Look through the data below for the line with "Por exemplo: se" and the line with "caminhos de fato.", then output those two and all lines in between, exactly as written.

[Stored data entries]

★ ★ ★ ★ ★

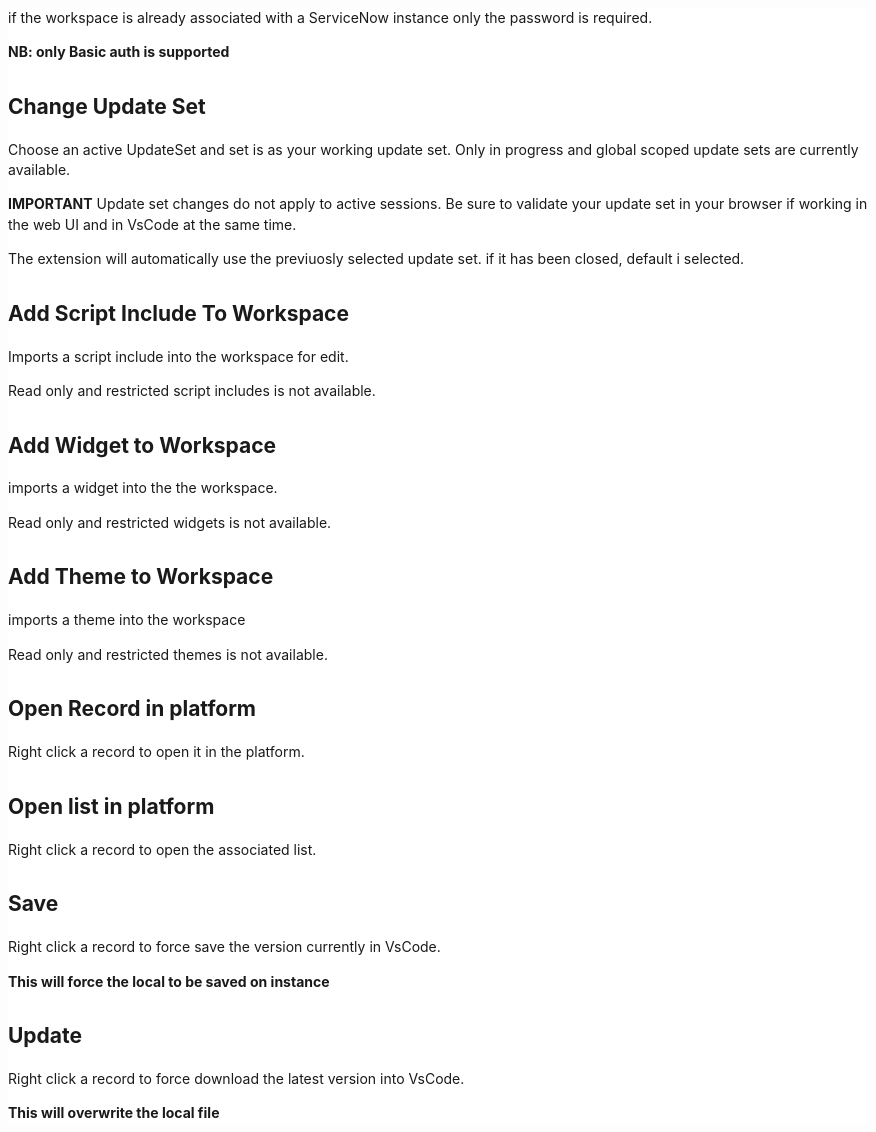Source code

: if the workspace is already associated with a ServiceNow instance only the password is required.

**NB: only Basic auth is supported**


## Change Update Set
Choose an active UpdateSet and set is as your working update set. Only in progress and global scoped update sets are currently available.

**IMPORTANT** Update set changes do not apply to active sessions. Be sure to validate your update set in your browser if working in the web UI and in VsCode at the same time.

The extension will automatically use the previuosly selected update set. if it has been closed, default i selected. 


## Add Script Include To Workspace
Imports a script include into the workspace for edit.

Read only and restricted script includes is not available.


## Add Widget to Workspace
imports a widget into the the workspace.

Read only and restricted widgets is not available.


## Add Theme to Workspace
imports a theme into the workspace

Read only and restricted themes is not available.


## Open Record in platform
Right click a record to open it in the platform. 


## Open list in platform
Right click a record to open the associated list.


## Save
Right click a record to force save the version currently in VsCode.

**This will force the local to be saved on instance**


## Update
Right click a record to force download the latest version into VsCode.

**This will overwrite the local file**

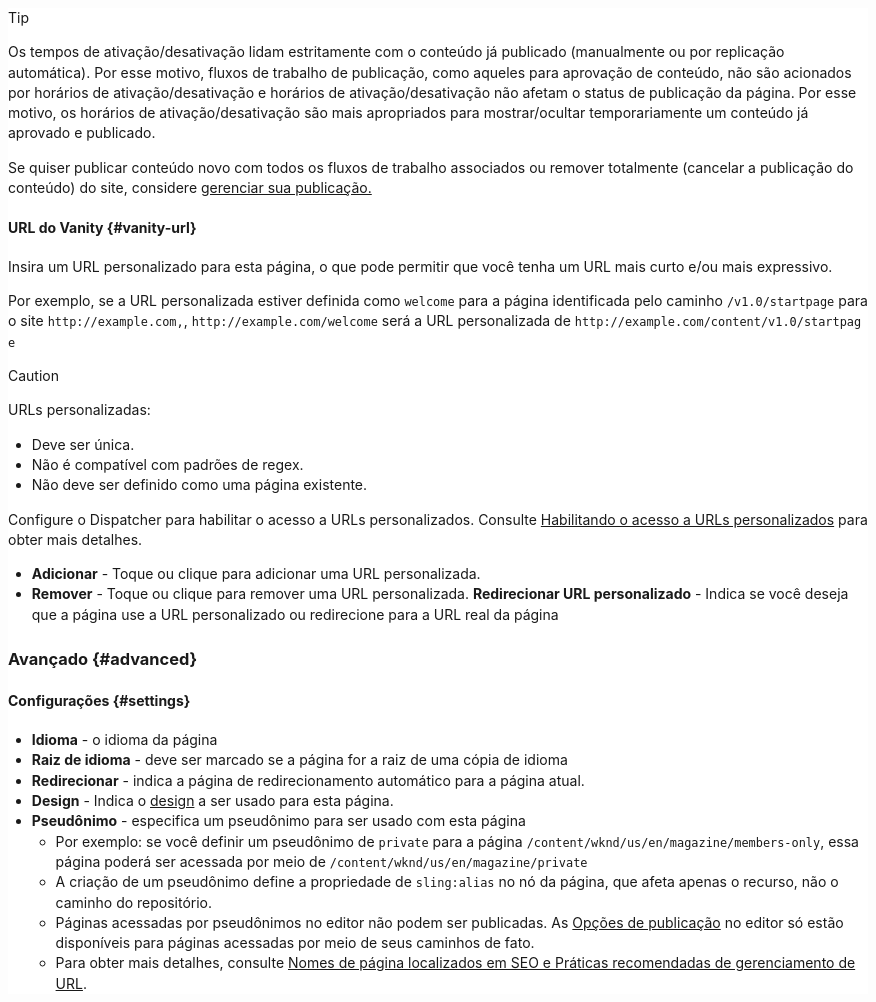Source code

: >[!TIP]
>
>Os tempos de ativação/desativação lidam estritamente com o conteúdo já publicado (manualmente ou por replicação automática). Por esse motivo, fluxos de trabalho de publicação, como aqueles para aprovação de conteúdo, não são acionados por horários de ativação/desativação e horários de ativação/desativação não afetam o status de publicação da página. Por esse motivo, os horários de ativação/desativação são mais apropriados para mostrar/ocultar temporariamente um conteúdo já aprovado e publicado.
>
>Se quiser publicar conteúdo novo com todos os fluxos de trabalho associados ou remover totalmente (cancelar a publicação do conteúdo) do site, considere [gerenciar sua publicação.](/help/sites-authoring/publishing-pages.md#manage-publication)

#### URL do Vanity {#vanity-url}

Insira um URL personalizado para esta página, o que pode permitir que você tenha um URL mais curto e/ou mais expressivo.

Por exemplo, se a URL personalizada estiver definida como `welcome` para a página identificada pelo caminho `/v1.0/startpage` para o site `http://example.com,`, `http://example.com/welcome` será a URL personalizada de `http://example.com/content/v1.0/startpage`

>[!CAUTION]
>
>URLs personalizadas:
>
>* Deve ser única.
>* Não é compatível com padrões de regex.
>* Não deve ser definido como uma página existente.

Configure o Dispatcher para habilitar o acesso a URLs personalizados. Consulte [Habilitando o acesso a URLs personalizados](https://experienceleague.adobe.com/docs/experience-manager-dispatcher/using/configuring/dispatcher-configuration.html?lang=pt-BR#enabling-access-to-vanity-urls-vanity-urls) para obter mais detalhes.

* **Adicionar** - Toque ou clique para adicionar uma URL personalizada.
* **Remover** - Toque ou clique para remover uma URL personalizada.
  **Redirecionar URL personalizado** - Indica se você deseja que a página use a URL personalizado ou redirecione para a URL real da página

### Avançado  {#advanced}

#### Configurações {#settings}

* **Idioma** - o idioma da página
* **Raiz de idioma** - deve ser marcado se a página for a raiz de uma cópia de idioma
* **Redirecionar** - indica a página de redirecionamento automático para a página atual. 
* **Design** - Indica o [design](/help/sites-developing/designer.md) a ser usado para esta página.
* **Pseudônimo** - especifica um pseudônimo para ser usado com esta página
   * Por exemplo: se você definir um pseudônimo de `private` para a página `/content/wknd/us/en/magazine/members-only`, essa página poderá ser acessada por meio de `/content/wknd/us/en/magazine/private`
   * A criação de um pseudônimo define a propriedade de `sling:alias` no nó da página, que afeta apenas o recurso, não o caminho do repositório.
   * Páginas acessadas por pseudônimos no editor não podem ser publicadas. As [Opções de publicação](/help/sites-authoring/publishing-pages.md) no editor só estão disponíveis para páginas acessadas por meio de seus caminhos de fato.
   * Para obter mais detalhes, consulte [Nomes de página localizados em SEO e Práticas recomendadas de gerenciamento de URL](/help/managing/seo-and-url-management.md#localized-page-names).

★ ★ ★ ★ ★

• **Exercise answer**
   * Por exemplo: se você definir um pseudônimo de `private` para a página `/content/wknd/us/en/magazine/members-only`, essa página poderá ser acessada por meio de `/content/wknd/us/en/magazine/private`
   * A criação de um pseudônimo define a propriedade de `sling:alias` no nó da página, que afeta apenas o recurso, não o caminho do repositório.
   * Páginas acessadas por pseudônimos no editor não podem ser publicadas. As [Opções de publicação](/help/sites-authoring/publishing-pages.md) no editor só estão disponíveis para páginas acessadas por meio de seus caminhos de fato.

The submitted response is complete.